*** STUDY MATERIAL Section Begins ***
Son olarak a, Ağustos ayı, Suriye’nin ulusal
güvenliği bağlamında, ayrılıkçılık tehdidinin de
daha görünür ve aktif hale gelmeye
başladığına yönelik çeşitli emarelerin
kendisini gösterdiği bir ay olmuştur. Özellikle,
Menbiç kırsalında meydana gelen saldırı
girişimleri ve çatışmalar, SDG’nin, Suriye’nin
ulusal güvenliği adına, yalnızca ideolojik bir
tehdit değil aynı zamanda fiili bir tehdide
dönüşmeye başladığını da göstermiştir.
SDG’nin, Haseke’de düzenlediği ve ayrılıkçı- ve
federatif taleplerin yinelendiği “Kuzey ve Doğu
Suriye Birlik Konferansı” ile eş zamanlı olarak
*** STUDY MATERIAL Section Ends ***
ASSIGNMENT:
Rewrite every line of the listing above, replacing "Menbiç" with "Manbij" and leaving everything else unchanged.

EXERCISE ANSWER:
Son olarak a, Ağustos ayı, Suriye’nin ulusal
güvenliği bağlamında, ayrılıkçılık tehdidinin de
daha görünür ve aktif hale gelmeye
başladığına yönelik çeşitli emarelerin
kendisini gösterdiği bir ay olmuştur. Özellikle,
Manbij kırsalında meydana gelen saldırı
girişimleri ve çatışmalar, SDG’nin, Suriye’nin
ulusal güvenliği adına, yalnızca ideolojik bir
tehdit değil aynı zamanda fiili bir tehdide
dönüşmeye başladığını da göstermiştir.
SDG’nin, Haseke’de düzenlediği ve ayrılıkçı- ve
federatif taleplerin yinelendiği “Kuzey ve Doğu
Suriye Birlik Konferansı” ile eş zamanlı olarak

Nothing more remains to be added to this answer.